There will be 223 acts performing at this year’s Fuji Rock Festival. Planning out your schedule in advance is recommended, traveling to and from the stages can eat up precious time. Here’s the route that I’m considering.
Three of the last four Fuji Rocks have taken place under unsullied blue skies, so the law of averages suggests that this year’s will be a soggy one. If so, it’s hard to think of a more appropriate pair of headliners than Sigur Ros and James Blake, who’ll be casting their introspective, melancholy spell over the Green Stage on Friday evening.
Earlier in the day, psychedelic shamans Boredoms — who played at the festival’s inaugural edition in 1997 — kick off the 20th-anniversary bash on the same stage, in what should be a truly ecstatic spectacle.
Anyone looking to get the pulse of Japanese millennials should check breakout hip-hop star Kohh followed by the infinitely less abrasive acid-jazz sextet Suchmos on the White Stage during the afternoon (oh, and stick around for the beguiling neo-soul of Los Angeles band The Internet, who have a strong local following).
Each year, the after-hours Palace of Wonder pavilion hosts a few bands that threaten to shake the rickety structure to the ground.
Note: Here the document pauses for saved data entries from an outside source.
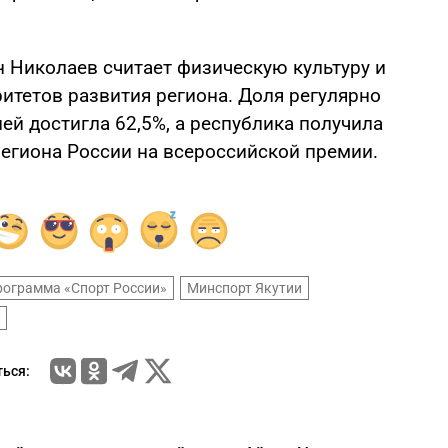
н Николаев считает физическую культуру и
итетов развития региона. Доля регулярно
й достигла 62,5%, а республика получила
региона России на всероссийской премии.
рограмма «Спорт России»
Минспорт Якутии
ься:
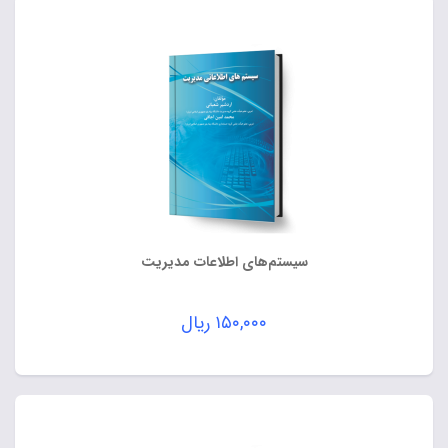
سیستم‌های اطلاعات مدیریت
۱۵۰,۰۰۰
ریال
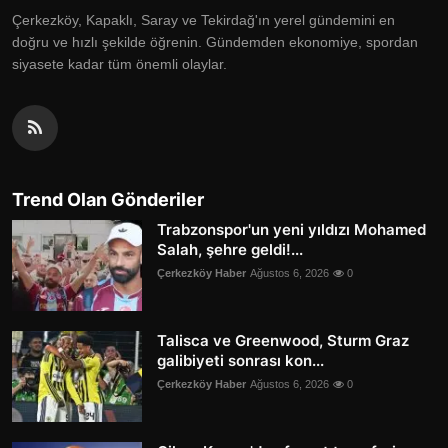
Çerkezköy, Kapaklı, Saray ve Tekirdağ'ın yerel gündemini en
doğru ve hızlı şekilde öğrenin. Gündemden ekonomiye, spordan
siyasete kadar tüm önemli olaylar.
Trend Olan Gönderiler
Trabzonspor'un yeni yıldızı Mohamed
Salah, şehre geldi!...
Çerkezköy Haber
Ağustos 6, 2026
0
Talisca ve Greenwood, Sturm Graz
galibiyeti sonrası kon...
Çerkezköy Haber
Ağustos 6, 2026
0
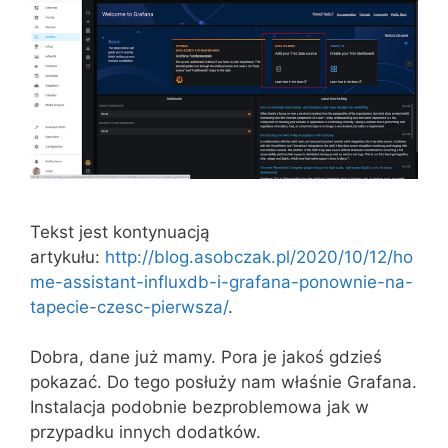
Tekst jest kontynuacją
artykułu:
http://blog.asobczak.pl/2020/10/12/ho
me-assistant-influxdb-i-grafana-ponownie-na-
tapecie-czesc-pierwsza/
.
Dobra, dane już mamy. Pora je jakoś gdzieś
pokazać. Do tego posłuży nam właśnie Grafana.
Instalacja podobnie bezproblemowa jak w
przypadku innych dodatków.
This time around, the smart money is on funk act Con Brio, whose lithesome frontman, Ziek McCarter, channels enough sex-machine energy to power the entire greater Tokyo area.
If you wanted to have a lie-in, today’s the day: The first genuinely unmissable act doesn’t go on until after noon. Mark Ernestus’ Ndagga Rhythm Force has an unlikely origin story — a group of Senegalese musicians directed by a German minimal techno producer — but the band’s insistent polyrhythms will have even the most stubborn listeners flailing on the dancefloor.
There are slim pickings during the rest of the afternoon, making this a good opportunity to explore the farther reaches of the festival site. Catch an intimate set by 72-year-old folk singer Tokiko Kato, the festival’s unofficial mascot, at the Cafe de Paris, followed by a David Bowie tribute at the adjacent Orange Cafe Busker Stop.
As evening falls, it’s worth heading over to the Green Stage for the affable alt-rock of Wilco, a band for whom the description “dependable” isn’t a backhanded compliment. They’re followed by two Class of ’97 alumni: Green Stage headliner Beck, whose recent live sets have ditched the earnest heartache of 2015 Grammy winner “Morning Phase” in favor of wall-to-wall hits; and, over on the White Stage, brain-frazzling electronica fiend Squarepusher.
Those in search of a musical nightcap can get it at the remote Pyramid Garden, where The Orb’s Alex Paterson is playing an ambient set from 1 a.m.
At the first-ever Fuji Rock, a typhoon destroyed the main stage on the opening day, though sadly not the band that was playing on it. Twenty years on, the Red Hot Chili Peppers are still peddling their resistible rap-rock, and will be getting the full red-carpet treatment when they headline the Green Stage tonight.
If you’re determined to miss them (in which case, congratulations), stick with the muscular spiritual jazz of Kamasi Washington at the Field of Heaven, then wander over to the White Stage for technologically enhanced math-rockers Battles.
The White Stage has the strongest lineup on Sunday, including an opening set by lunatic heavy rockers Bo Ningen, crowd-pleasing jazz from Soil & “Pimp” Sessions and Robert Glasper Experiment, and an appearance by headbanging idol unit Babymetal, whose booking prompted howls of protest from the crustier corners of the Fuji Rock fan base.
While many festival-goers turn in at a sensible hour on Sunday night, mindful of early starts the following morning, people determined to keep partying should hit the Red Marquee for late-night sets by Soichi Terada, the comeback kid of Japan’s 1990s house scene, and hypnotic disco specialist DJ Harvey.